Bitcoin falls as much as 17% following Tesla’s decision to not accept cryptocurrency
Bitcoin fell as much as 15% in Asian markets, dropping below $50,000, before recovering some of the losses, according to Bloomberg.

On Thursday, Elon Musk tweeted that Tesla Inc had ceased accepting bitcoin for vehicle purchases due to environment issues, and bitcoin dropped as much as 17%.
Musk expressed his worries about the “rapidly increasing use of fossil fuels for Bitcoin mining and transactions” in a tweet on Wednesday.

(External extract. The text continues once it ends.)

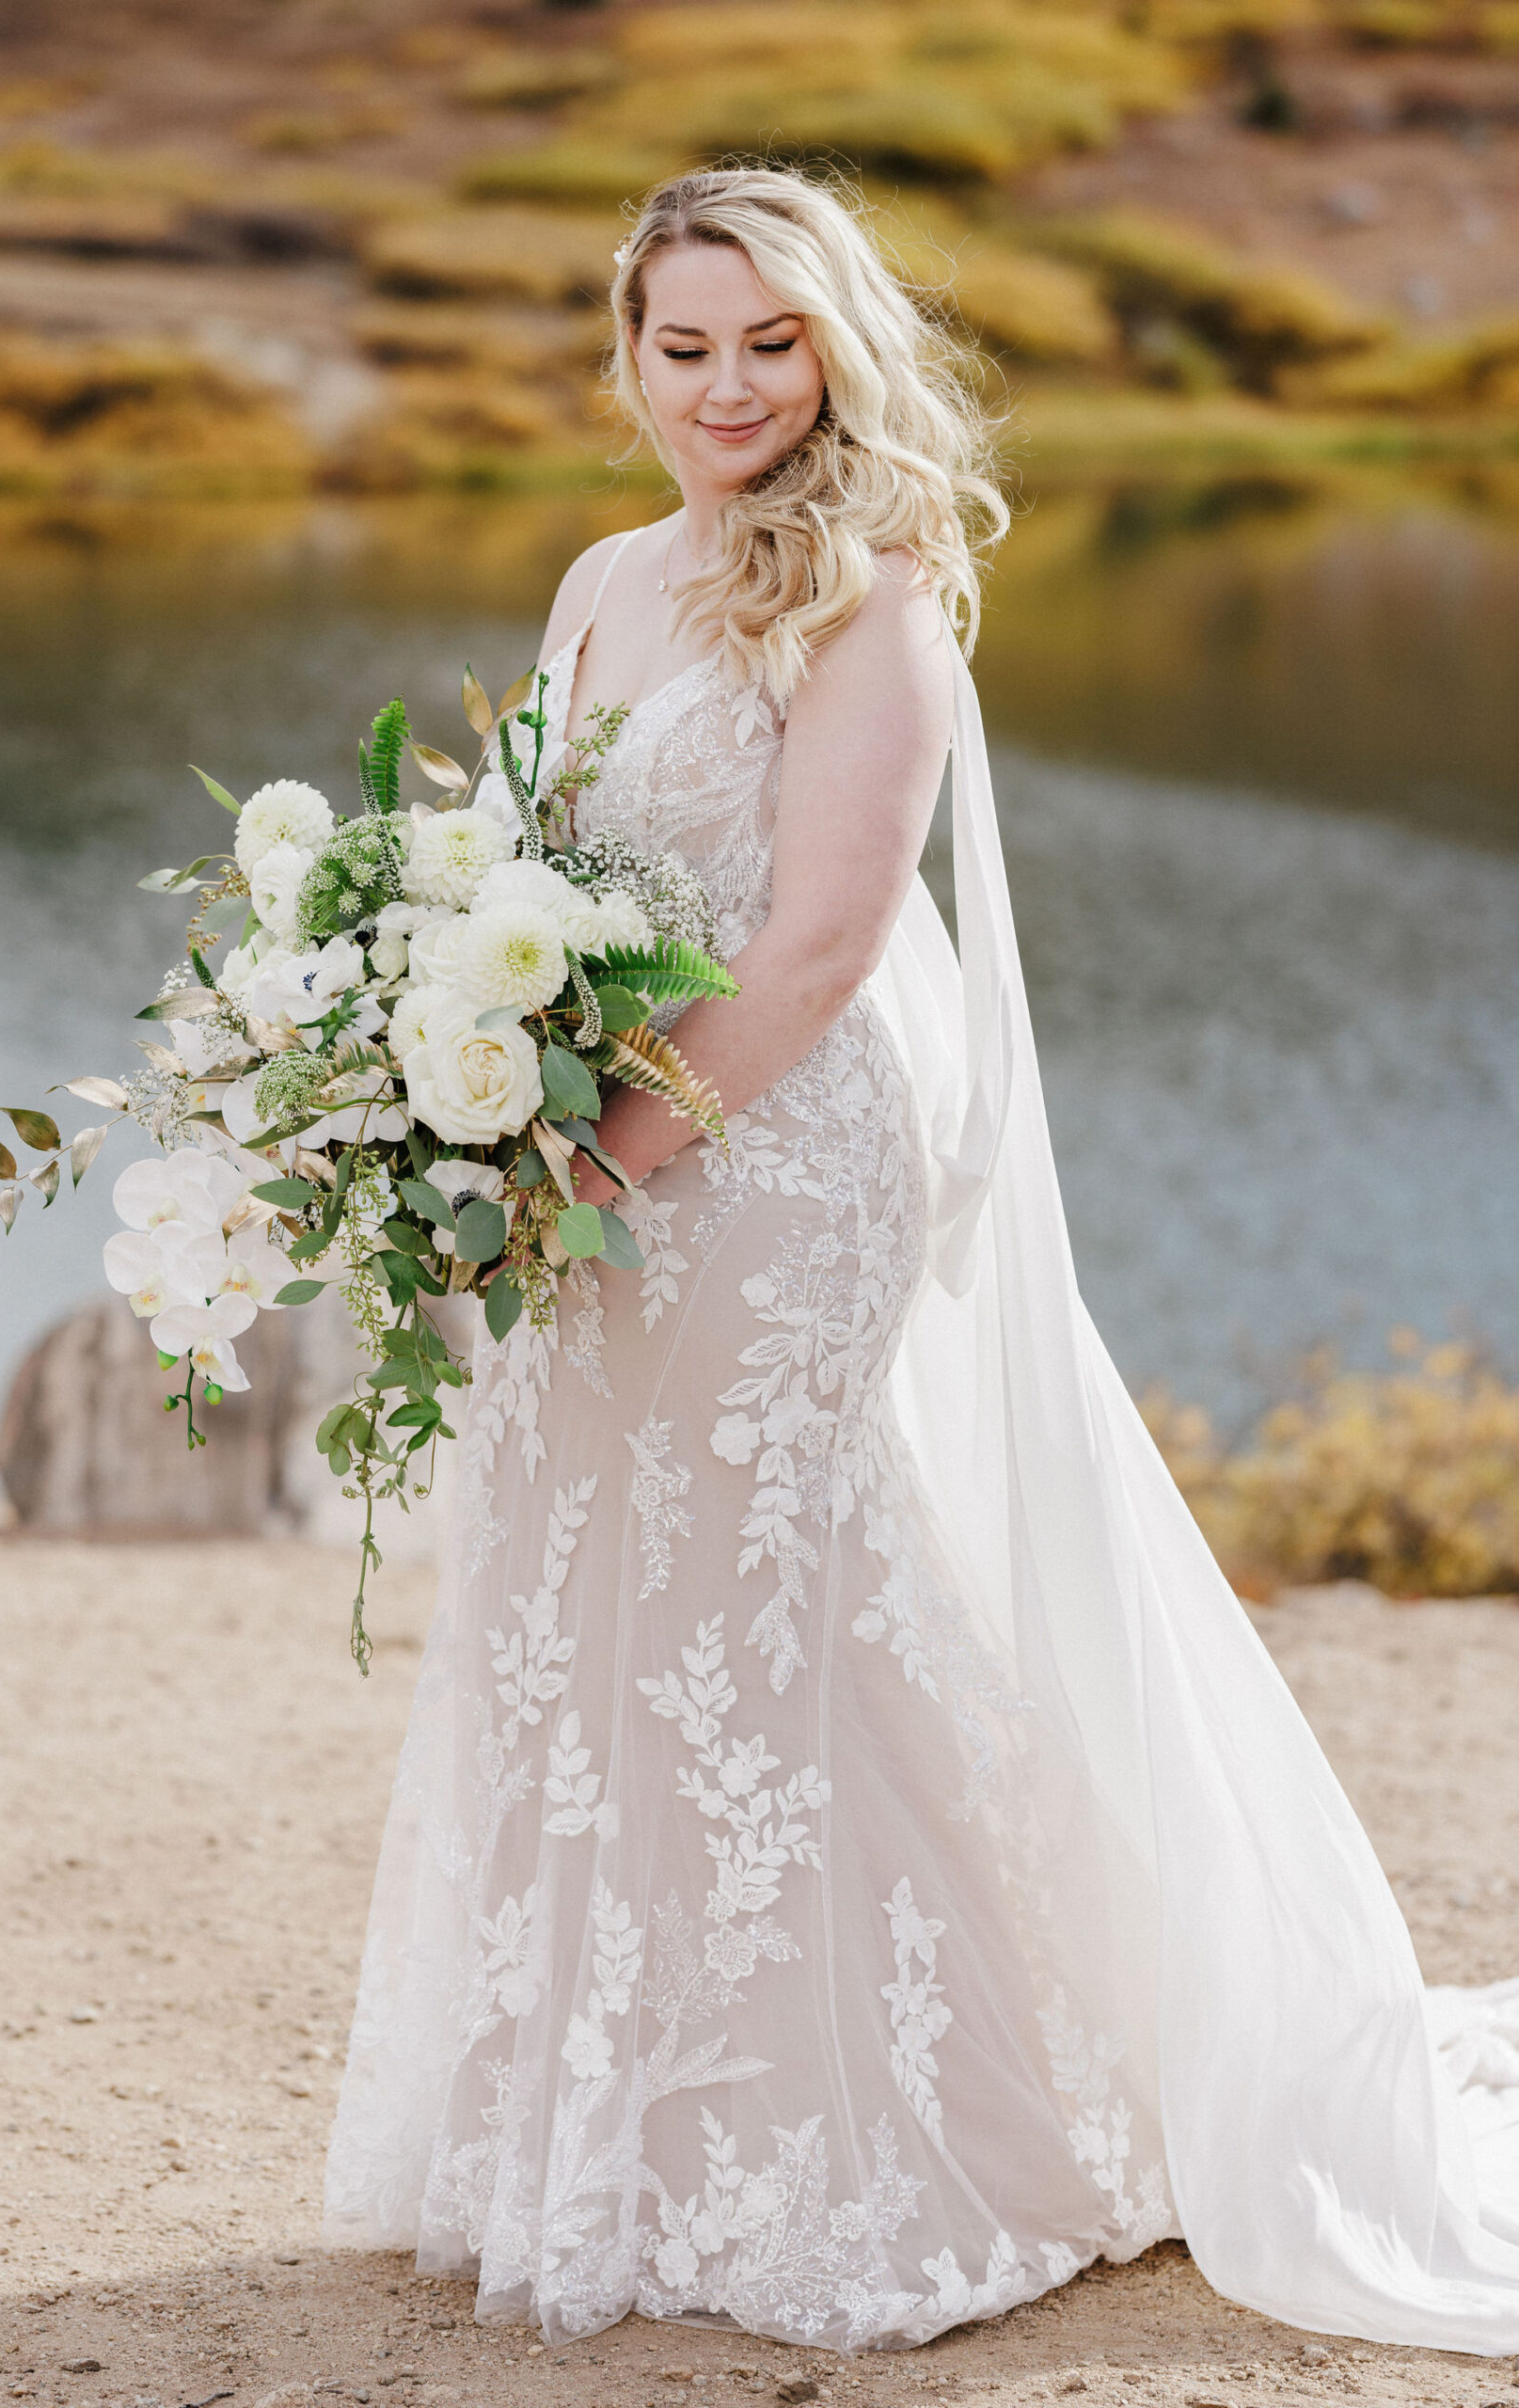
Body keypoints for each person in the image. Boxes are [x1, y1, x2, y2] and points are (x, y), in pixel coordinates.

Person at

Tesla announced in February that it had acquired $1.5 billion in Bitcoin and intended to embrace it as a form of payment.
Tesla's surprising unveiling, as a newly admitted part of the blue chip S&P 500 stock index, admitted prestige to cryptocurrencies as an increasingly respectable means of payment and investment.
Tesla will not sell bitcoin, according to Musk, and plans to use it for purchases as soon as mining shifts to more environmentally friendly energy sources.
Tesla & Bitcoin pic.twitter.com/YSswJmVZhP
— Elon Musk (@elonmusk) May 12, 2021
High-powered computers contest against one another to crack complicated mathematical puzzles in order to create digital currency, which is an energy-intensive process that presently depends heavily on electricity produced from fossil fuels, especially coal.
According to the currently available statistics from the University of Cambridge and the International Energy Agency, bitcoin "mining" consumes about the same quantity of energy yearly as the Netherlands did in 2019.
Bitcoin fell as much as 15% in Asian markets, dropping below $50,000, before recovering some of the losses, according to Bloomberg. As of 10:53 a.m. in Tokyo, it had fallen about 8% to $50,190. As people scrambled to sell, there were rumours of outages at digital-token exchanges.